Zhao Zhixin, Wu Xiaohui, Kumar Praveen Kumar Raj, Dong Min, Ji Guoli, Li Qingshun Quinn, Liang Chun
Department of Biology, Miami University, Oxford, Ohio 45056.
Department of Biology, Miami University, Oxford, Ohio 45056 Department of Automation, Xiamen University, Xiamen, 361005, China.
G3 (Bethesda). 2014 Mar 13;4(5):871-83. doi: 10.1534/g3.114.010249.
Messenger RNA 3'-end formation is an essential posttranscriptional processing step for most eukaryotic genes. Different from plants and animals where AAUAAA and its variants routinely are found as the main poly(A) signal, Chlamydomonas reinhardtii uses UGUAA as the major poly(A) signal. The advance of sequencing technology provides an enormous amount of sequencing data for us to explore the variations of poly(A) signals, alternative polyadenylation (APA), and its relationship with splicing in this algal species. Through genome-wide analysis of poly(A) sites in C. reinhardtii, we identified a large number of poly(A) sites: 21,041 from Sanger expressed sequence tags, 88,184 from 454, and 195,266 from Illumina sequence reads. In comparison with previous collections, more new poly(A) sites are found in coding sequences and intron and intergenic regions by deep-sequencing. Interestingly, G-rich signals are particularly abundant in intron and intergenic regions. The prevalence of different poly(A) signals between coding sequences and a 3'-untranslated region implies potentially different polyadenylation mechanisms. Our data suggest that the APA occurs in about 68% of C. reinhardtii genes. Using Gene Ontolgy analysis, we found most of the APA genes are involved in RNA regulation and metabolic process, protein synthesis, hydrolase, and ligase activities. Moreover, intronic poly(A) sites are more abundant in constitutively spliced introns than retained introns, suggesting an interplay between polyadenylation and splicing. Our results support that APA, as in higher eukaryotes, may play significant roles in increasing transcriptome diversity and gene expression regulation in this algal species. Our datasets also provide useful information for accurate annotation of transcript ends in C. reinhardtii.

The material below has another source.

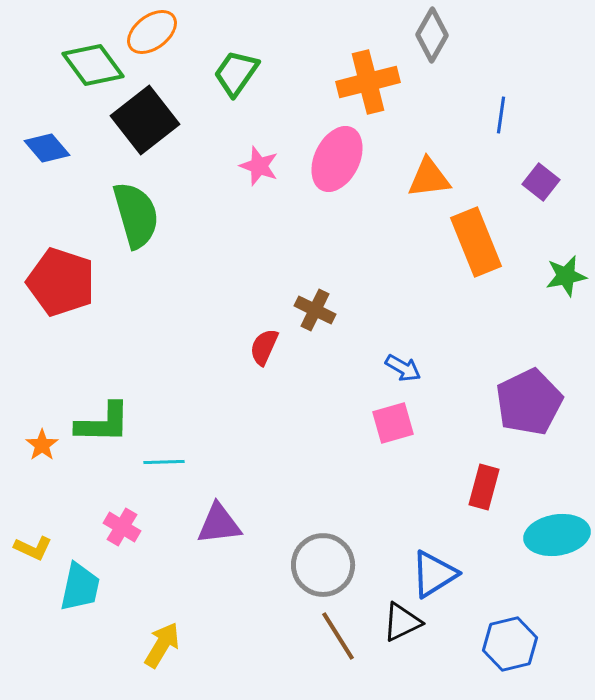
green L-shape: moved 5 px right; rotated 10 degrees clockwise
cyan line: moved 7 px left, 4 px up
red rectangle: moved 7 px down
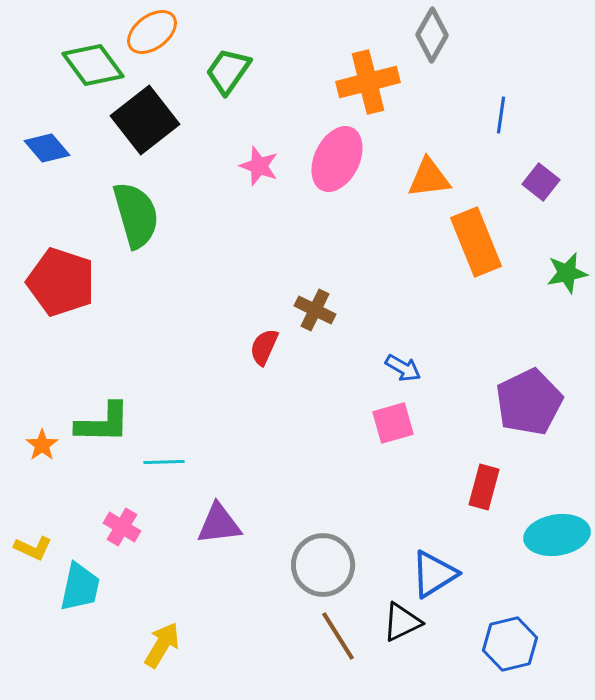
green trapezoid: moved 8 px left, 2 px up
green star: moved 1 px right, 3 px up
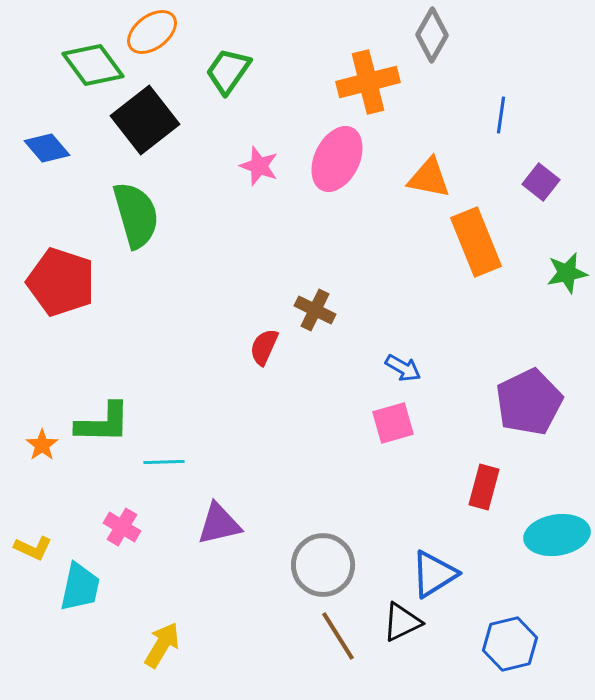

信使核糖核酸3'末端形成是大多数真核基因必不可少的转录后加工步骤。与植物和动物中通常以AAUAAA及其变体作为主要聚腺苷酸化信号不同,莱茵衣藻使用UGUAA作为主要聚腺苷酸化信号。测序技术的进步为我们提供了大量测序数据,以便探索该藻类物种中聚腺苷酸化信号的变异、可变聚腺苷酸化(APA)及其与剪接的关系。通过对莱茵衣藻中聚腺苷酸化位点进行全基因组分析,我们鉴定出大量聚腺苷酸化位点:来自桑格表达序列标签的有21,041个,来自454测序的有88,184个,来自Illumina序列读数有195,266个。与先前的数据相比,通过深度测序在编码序列、内含子和基因间区域发现了更多新的聚腺苷酸化位点。有趣的是,富含G的信号在内含子和基因间区域特别丰富。编码序列和3'非翻译区之间不同聚腺苷酸化信号的普遍性意味着潜在的不同聚腺苷酸化机制。我们的数据表明,约68%的莱茵衣藻基因发生可变聚腺苷酸化。使用基因本体分析,我们发现大多数可变聚腺苷酸化基因参与RNA调控和代谢过程、蛋白质合成、水解酶和连接酶活性。此外,组成型剪接内含子中的内含子聚腺苷酸化位点比保留内含子中的更丰富,这表明聚腺苷酸化和剪接之间存在相互作用。我们的结果支持,与高等真核生物一样,可变聚腺苷酸化可能在增加该藻类物种的转录组多样性和基因表达调控中发挥重要作用。我们的数据集还为准确注释莱茵衣藻转录本末端提供了有用信息。